## Task directions
In the data, rewrite the lines starting with the line with "on the perspective" and going on through the line with "they present their findings in a creative way", putting "point of view" wherever "perspective" appears and leaving everything else unchanged.

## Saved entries
------------------------------

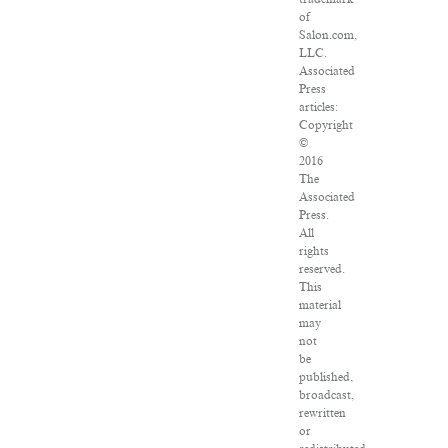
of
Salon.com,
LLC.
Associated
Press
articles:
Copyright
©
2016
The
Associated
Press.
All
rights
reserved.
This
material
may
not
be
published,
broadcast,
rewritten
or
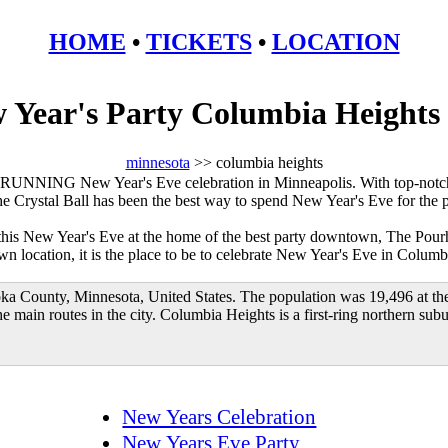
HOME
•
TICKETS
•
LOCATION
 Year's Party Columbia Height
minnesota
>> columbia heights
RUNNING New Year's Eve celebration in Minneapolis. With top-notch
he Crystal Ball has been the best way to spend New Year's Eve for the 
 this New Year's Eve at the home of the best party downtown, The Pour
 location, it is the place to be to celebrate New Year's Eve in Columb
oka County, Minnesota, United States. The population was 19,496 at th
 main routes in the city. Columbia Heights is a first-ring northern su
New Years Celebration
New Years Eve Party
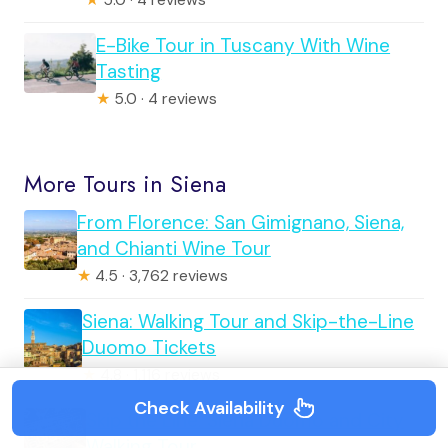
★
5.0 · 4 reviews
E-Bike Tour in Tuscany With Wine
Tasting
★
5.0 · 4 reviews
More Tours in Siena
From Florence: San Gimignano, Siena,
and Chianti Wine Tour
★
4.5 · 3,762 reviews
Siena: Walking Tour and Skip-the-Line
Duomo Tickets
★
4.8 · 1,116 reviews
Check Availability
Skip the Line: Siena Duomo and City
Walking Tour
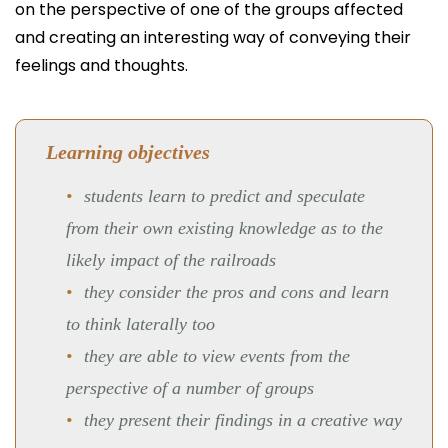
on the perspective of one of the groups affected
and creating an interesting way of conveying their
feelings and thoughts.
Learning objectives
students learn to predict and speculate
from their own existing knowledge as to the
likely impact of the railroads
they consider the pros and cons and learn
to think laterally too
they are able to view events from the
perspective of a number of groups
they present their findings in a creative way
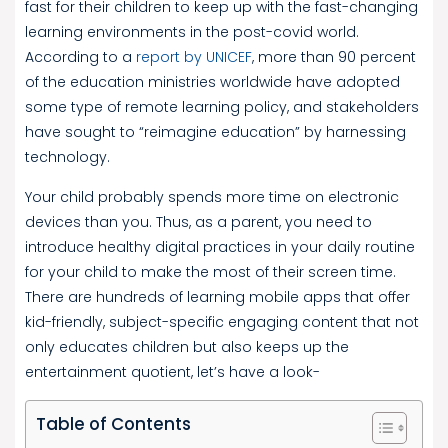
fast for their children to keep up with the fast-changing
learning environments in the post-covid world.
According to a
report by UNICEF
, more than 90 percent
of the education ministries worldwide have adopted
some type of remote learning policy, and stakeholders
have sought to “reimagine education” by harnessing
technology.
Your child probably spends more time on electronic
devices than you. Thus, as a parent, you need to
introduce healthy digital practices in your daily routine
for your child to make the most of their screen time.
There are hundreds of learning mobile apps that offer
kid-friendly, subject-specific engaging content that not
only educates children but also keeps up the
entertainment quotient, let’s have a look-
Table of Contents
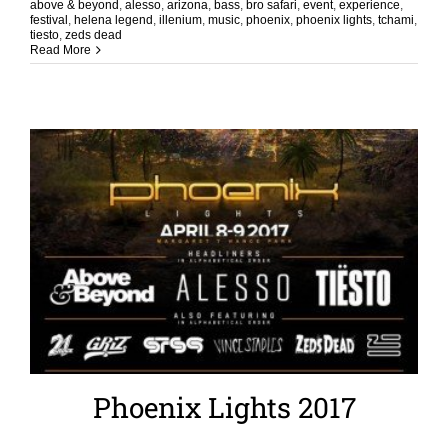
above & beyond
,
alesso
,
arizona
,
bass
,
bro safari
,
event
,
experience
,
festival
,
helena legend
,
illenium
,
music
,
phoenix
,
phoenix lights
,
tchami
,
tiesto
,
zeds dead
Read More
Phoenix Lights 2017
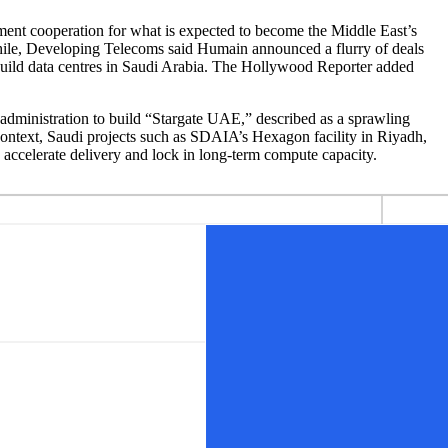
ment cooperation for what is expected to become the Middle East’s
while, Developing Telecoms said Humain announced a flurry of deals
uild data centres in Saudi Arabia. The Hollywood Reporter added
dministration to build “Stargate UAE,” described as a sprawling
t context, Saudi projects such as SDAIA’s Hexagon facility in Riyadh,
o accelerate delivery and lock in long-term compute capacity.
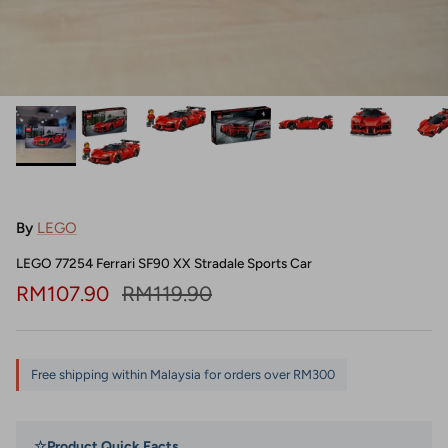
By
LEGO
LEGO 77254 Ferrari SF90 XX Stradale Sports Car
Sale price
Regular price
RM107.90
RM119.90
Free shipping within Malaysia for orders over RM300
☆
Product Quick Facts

------------------------------

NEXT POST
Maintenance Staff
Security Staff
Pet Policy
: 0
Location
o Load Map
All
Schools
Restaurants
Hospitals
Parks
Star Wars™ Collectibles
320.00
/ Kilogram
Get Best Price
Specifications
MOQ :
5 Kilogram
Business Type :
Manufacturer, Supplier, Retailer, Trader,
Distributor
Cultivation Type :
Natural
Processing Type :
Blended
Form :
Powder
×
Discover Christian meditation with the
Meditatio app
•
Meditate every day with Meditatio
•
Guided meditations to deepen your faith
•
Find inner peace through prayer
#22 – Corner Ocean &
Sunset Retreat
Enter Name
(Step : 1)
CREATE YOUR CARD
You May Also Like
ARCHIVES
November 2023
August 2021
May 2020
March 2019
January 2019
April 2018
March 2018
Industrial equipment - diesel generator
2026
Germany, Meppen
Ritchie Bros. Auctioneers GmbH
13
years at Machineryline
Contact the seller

------------------------------

## Response area
on the point of view of one of the groups affected
and creating an interesting way of conveying their
feelings and thoughts.
Learning objectives
students learn to predict and speculate
from their own existing knowledge as to the
likely impact of the railroads
they consider the pros and cons and learn
to think laterally too
they are able to view events from the
point of view of a number of groups
they present their findings in a creative way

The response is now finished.